There is no timeline for returning the fossils because forfeiture proceedings will take at least a month, she said.

The case was unique for local Customs agents, who typically investigate drug smuggling, people smuggling, child exploitation and money laundering, she said.



Black and gray markets

Like stolen art, there is a black market and a gray market for smuggled fossils, said Mark Goodwin, a paleontologist at the University of California Museum of Paleontology in Berkeley, Calif.

Once a fossil is illegally collected, its roots are hard to trace, he said, and collectors might not know what they're getting when they buy at roadside shows such as some in Tucson — which Goodwin describes as the "pawn shop of paleontology."

"This is a cash-and-carry business in Tucson," he said.

Items stolen from his museum once surfaced in Tucson before they were sold overseas, he said. And it was an international controversy several years ago when a couple paid $80,000 to a vendor at a Tucson show for a fossil that later was determined to be a fake, according to a Nature magazine article.

"It is a part of that business that the public is not aware of for the most part," Goodwin said. "It's detrimental to paleontology."

Oversight is minimal and fines and penalties are so low that they don't deter smugglers, Goodwin said.



Some items are priceless

The danger of a commercial market for fossils is that it removes them from the scientific and educational domain, where the items are priceless, said Mike Woodburn, a retired paleontologist who lives in Flagstaff.

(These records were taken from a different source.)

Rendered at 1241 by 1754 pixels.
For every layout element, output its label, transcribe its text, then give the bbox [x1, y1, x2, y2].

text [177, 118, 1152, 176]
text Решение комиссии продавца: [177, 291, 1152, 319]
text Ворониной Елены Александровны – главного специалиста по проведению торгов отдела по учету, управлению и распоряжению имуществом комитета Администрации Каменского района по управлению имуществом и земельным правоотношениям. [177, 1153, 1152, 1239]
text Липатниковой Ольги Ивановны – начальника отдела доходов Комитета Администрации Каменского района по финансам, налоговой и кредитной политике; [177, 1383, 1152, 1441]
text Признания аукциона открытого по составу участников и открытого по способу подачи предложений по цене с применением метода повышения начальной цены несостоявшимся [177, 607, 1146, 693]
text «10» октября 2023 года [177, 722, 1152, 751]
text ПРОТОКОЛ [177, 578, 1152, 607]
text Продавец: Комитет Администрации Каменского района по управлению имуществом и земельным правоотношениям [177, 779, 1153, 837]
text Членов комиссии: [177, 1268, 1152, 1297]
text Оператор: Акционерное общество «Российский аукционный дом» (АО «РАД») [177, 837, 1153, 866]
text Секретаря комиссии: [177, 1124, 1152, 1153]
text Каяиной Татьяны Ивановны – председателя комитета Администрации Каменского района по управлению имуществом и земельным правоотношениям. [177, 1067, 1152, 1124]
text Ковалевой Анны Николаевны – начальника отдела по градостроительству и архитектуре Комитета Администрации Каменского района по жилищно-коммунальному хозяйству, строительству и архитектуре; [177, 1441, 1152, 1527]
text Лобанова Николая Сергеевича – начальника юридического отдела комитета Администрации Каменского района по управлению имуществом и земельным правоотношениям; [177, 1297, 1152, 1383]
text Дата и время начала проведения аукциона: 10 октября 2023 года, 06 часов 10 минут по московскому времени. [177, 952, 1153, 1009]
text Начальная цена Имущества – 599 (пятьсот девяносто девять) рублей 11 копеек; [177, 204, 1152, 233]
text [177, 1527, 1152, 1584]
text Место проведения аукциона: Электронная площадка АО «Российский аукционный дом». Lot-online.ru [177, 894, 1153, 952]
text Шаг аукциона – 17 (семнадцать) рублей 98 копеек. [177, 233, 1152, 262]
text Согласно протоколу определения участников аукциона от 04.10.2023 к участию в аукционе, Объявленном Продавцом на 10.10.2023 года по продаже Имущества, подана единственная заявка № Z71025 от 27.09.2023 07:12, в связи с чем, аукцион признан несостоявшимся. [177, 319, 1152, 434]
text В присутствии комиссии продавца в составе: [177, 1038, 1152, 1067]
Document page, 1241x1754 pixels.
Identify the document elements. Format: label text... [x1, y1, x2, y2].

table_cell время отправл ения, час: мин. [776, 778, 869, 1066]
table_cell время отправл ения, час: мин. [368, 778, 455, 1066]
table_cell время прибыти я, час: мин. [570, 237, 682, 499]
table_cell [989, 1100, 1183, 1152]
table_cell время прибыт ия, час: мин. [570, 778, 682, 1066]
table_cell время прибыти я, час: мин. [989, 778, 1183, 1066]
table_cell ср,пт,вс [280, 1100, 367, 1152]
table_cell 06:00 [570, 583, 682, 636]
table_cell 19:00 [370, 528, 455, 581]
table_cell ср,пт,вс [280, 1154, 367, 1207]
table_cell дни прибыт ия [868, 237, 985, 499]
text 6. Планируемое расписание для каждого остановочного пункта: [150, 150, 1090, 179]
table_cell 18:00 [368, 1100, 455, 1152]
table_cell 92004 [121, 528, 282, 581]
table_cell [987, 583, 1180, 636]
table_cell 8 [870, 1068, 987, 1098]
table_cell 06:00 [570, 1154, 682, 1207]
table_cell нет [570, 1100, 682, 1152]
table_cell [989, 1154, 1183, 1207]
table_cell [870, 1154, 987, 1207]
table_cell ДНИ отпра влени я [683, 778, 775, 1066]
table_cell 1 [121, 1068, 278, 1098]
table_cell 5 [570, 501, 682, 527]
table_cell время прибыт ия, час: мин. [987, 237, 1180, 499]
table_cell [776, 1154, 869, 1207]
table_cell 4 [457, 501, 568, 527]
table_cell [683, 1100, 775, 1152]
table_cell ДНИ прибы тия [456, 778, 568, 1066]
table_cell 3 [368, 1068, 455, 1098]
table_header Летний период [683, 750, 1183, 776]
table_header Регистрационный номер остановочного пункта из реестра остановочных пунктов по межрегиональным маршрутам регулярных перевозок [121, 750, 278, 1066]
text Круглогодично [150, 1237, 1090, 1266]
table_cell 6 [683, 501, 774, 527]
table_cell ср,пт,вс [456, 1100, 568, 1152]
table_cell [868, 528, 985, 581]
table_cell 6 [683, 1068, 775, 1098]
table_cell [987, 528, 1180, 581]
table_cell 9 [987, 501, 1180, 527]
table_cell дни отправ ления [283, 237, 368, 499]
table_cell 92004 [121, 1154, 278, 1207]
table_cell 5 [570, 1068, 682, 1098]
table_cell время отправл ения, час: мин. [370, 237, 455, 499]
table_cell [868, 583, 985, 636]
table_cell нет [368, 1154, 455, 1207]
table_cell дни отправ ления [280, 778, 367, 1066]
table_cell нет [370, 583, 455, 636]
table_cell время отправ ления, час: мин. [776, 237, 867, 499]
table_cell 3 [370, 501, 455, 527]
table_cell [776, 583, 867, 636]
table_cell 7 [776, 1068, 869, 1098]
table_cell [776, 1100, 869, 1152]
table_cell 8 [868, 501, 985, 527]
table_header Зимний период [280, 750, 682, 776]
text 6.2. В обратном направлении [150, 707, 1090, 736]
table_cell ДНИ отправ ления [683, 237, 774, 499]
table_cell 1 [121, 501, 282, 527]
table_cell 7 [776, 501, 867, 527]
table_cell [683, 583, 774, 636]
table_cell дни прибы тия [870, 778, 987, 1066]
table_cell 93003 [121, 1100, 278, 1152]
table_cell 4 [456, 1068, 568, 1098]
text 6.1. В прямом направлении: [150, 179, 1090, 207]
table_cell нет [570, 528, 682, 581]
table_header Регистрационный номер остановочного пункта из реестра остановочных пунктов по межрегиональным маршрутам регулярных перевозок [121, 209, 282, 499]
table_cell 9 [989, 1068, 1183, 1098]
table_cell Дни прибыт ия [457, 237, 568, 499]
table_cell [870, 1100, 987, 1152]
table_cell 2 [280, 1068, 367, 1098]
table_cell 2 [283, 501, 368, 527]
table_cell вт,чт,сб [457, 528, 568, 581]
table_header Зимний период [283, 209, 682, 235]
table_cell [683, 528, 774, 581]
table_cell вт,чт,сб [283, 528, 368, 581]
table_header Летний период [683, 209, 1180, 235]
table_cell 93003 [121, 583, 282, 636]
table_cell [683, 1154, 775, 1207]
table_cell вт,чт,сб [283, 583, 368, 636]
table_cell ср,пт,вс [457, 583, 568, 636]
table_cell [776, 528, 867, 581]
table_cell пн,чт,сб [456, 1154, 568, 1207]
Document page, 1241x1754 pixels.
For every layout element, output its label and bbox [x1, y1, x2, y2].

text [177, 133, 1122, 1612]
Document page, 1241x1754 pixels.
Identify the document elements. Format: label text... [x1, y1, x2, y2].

He also is a member of the government affairs committee of the Society of Vertebrate Paleontology.

Fossils have only become more valuable to collectors through the years, he said.

The problem with buying and selling fossils is that one person's treasure is simply a rock to another, said Rick Trapp, chairman of the show committee for the Tucson Gem and Mineral Society, a local nonprofit group. He said it's hard to know what prices are reasonable, what's been smuggled and what's been legally exported.

The AKS and Tucson Showplace shows were not affiliated with the Tucson Gem and Mineral Show. Representatives of the smaller shows could not be reached after hours Thursday.

Jose Lopez, the owner of Rhodo Co., was vacationing in the United States and could not be reached for comment, an employee told The Associated Press. He said Lopez was not due to return until next month.

paleoichthyologist - February 28, 2006 04:17 PM (GMT)
QUOTE (Camarasaurus @ Feb 28 2006, 01:29 PM)
Agents had to act quickly because the local shows ended on Feb. 11, Fairchild said. So on Feb. 10, they seized an estimated 10,000 fossils, which were stored in two dozen 55-gallon barrels

Damn. They should be locked up just for this reason only. :crazy:

Camarasaurus - March 1, 2006 04:02 AM (GMT)
So true. Haven't these people ever heard of bubble wrap?